Texto de leitura >>

• • • • •

Na estação de metro do Jardim Zoológico, em Sete Rios, lojas abertas são uma raridade. A maioria dos espaços está fechada e só no corredor que liga o metro à estação de comboios é que há mais movimento. Aí há lojas de roupa, uma sapataria, uma loja de acessórios, uma loja de telemóveis e um minimercado. Atrás dos balcões não estão os patrões, mas sim os funcionários, que não querem alongar-se em conversas com o Observador. Dizem apenas que sim, que as lojas fecham quando o metro pára, apesar de os comboios, mesmo ali ao lado, continuarem a atrair passageiros. E que os chefes lhes pagam o ordenado pelo dia em que não trabalham, mesmo tratando-se de um dia perdido.

“Não vêm aqui fazer um comunicado, sabemos que há greves através dos media“, explica o empregado de uma das poucas lojas que está aberta na galeria comercial da estação Jardim Zoológico. É o estabelecimento da Unidade de Equipamentos e Serviços Tiflotécnicos (UEST), uma loja especializada na venda de produtos para pessoas invisuais (bengalas, por exemplo). Neste caso, os responsáveis souberam da paralisação literalmente pelos media, quando o Observador os abordou.

Quem também foi surpreendido por a greve ser já na terça foi Adriano Simões, dono de uma pequena banca de arranjo de sapatos e malas na estação da Alameda. “Na segunda já não se faz nada”, afirma. Isto porque, sabendo da paragem, os clientes já não deixam sapatos para conserto. Instalado “há mais de 30 anos” naquela estação, Adriano Simões diz que “todas as semanas em que há greve já não se faz grande coisa”, num negócio que “só por questão de carolice é que está aberto”.

Há alguns anos, “um indivíduo” andou a tentar convencer os lojistas a assinarem uma petição para que as cancelas da estação ficassem abertas em dias de greve. A iniciativa saiu gorada, porque “os comerciantes estão cada um por si e Deus por todos”, comenta Adriano.

Os espaços comerciais das estações do Metro de Lisboa são arrendados pela Metrocom, uma empresa do grupo da transportadora que se dedica exclusivamente à exploração de lojas e de máquinas de venda automática nos espaços do metropolitano. Segundo vários comerciantes, esta empresa faz descontos na renda das lojas se estas se virem obrigadas a fechar por um número determinado de dias. O Observador tentou saber junto da Metrocom quais as condições necessárias para que os lojistas tenham um desconto na renda, quantos espaços comerciais estão atualmente arrendados em toda a rede do Metro e se já houve tentativas para que as lojas não fechassem nos dias de greve. Até ao momento, a Metrocom não respondeu.

Com uma semana que já se avizinha fraca para o negócio, Adriano Simões prefere pensar em como vai passar o dia de paragem forçada. “Tenho outras coisas para fazer, também sabe bem uma folga”, diz. E, de seguida, também ele encolhe os ombros.

• • • • •

Material de apoio >>

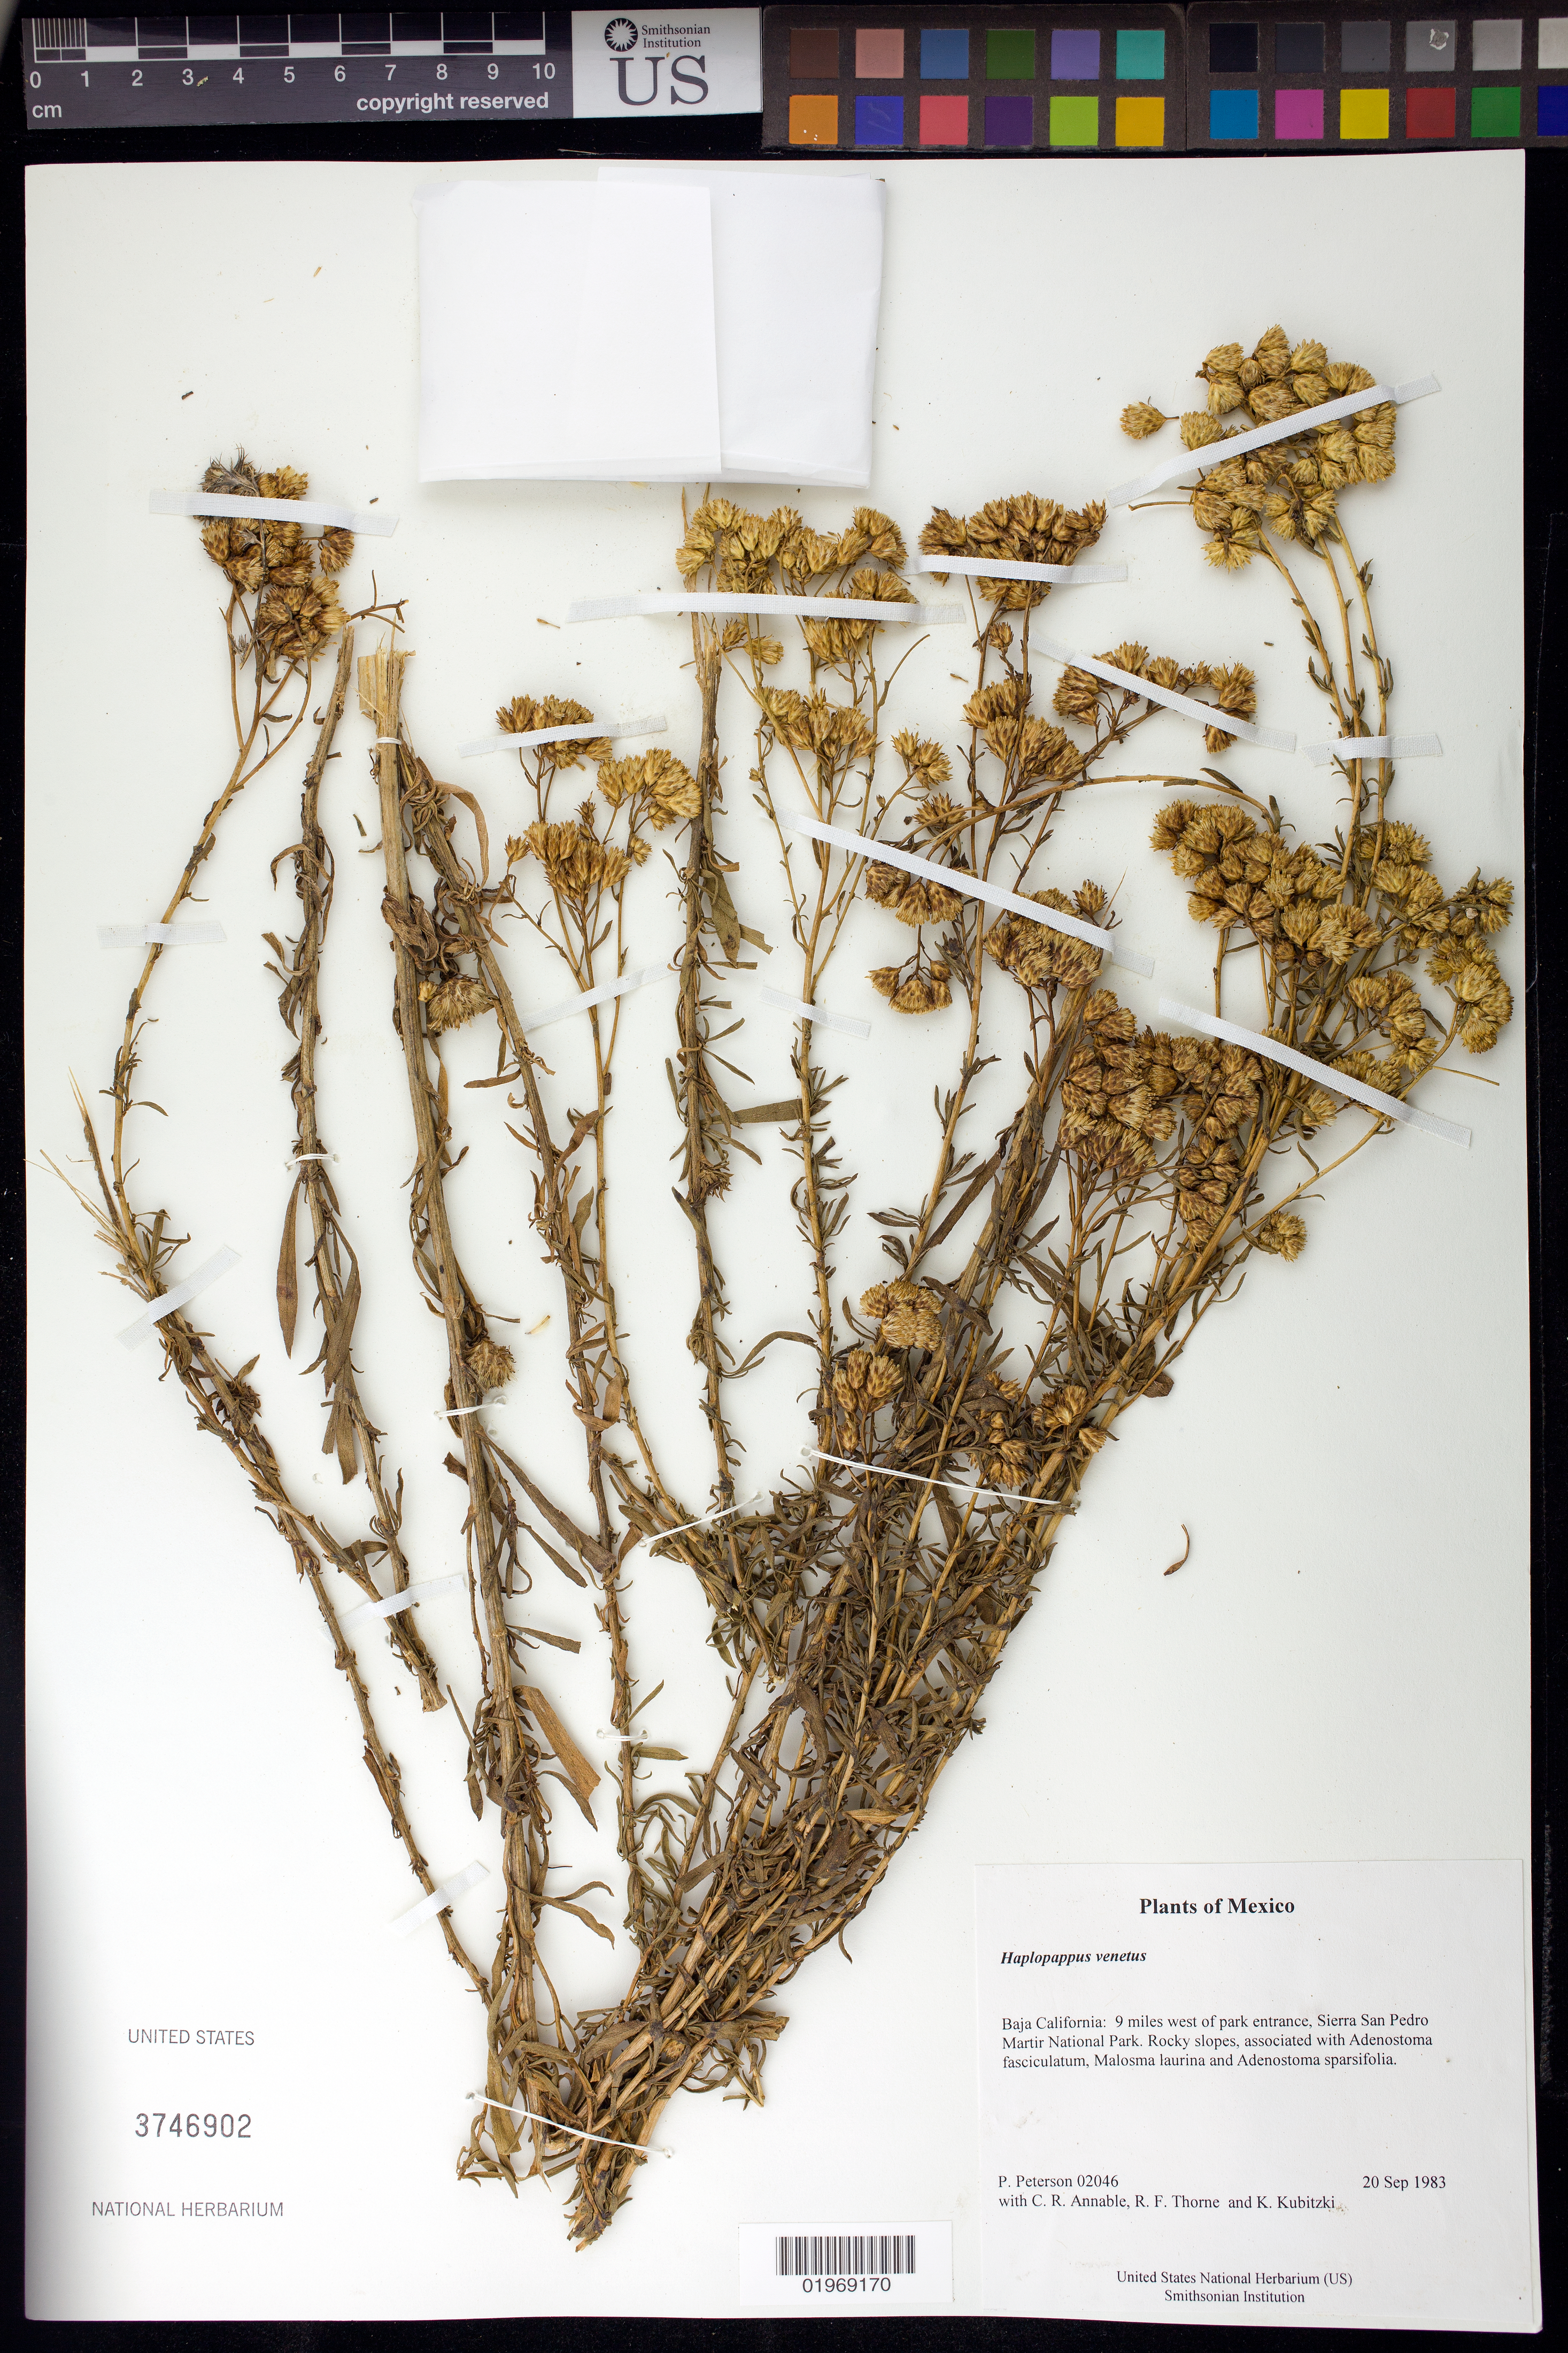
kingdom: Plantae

• • • • •

Tarefas do exercício >>
a: Resuma em duas frases o texto sobre as lojas do metro em dias de greve.
b: Reproduza o trecho do texto sobre as lojas do metro que abre com as palavras "Os espaços comerciais das" e fecha com "Metrocom não respondeu.".

Respostas às tarefas >>
a: Na estação do Jardim Zoológico, a maioria das lojas fecha quando o metro pára, e os funcionários dizem que os chefes lhes pagam o ordenado pelo dia em que não trabalham. Adriano Simões, que tem há mais de 30 anos uma banca de arranjo de sapatos e malas na estação da Alameda, diz que nas semanas de greve já não se faz grande coisa, e a Metrocom, que arrenda os espaços comerciais, não respondeu às perguntas do Observador.

b:
Os espaços comerciais das estações do Metro de Lisboa são arrendados pela Metrocom, uma empresa do grupo da transportadora que se dedica exclusivamente à exploração de lojas e de máquinas de venda automática nos espaços do metropolitano. Segundo vários comerciantes, esta empresa faz descontos na renda das lojas se estas se virem obrigadas a fechar por um número determinado de dias. O Observador tentou saber junto da Metrocom quais as condições necessárias para que os lojistas tenham um desconto na renda, quantos espaços comerciais estão atualmente arrendados em toda a rede do Metro e se já houve tentativas para que as lojas não fechassem nos dias de greve. Até ao momento, a Metrocom não respondeu.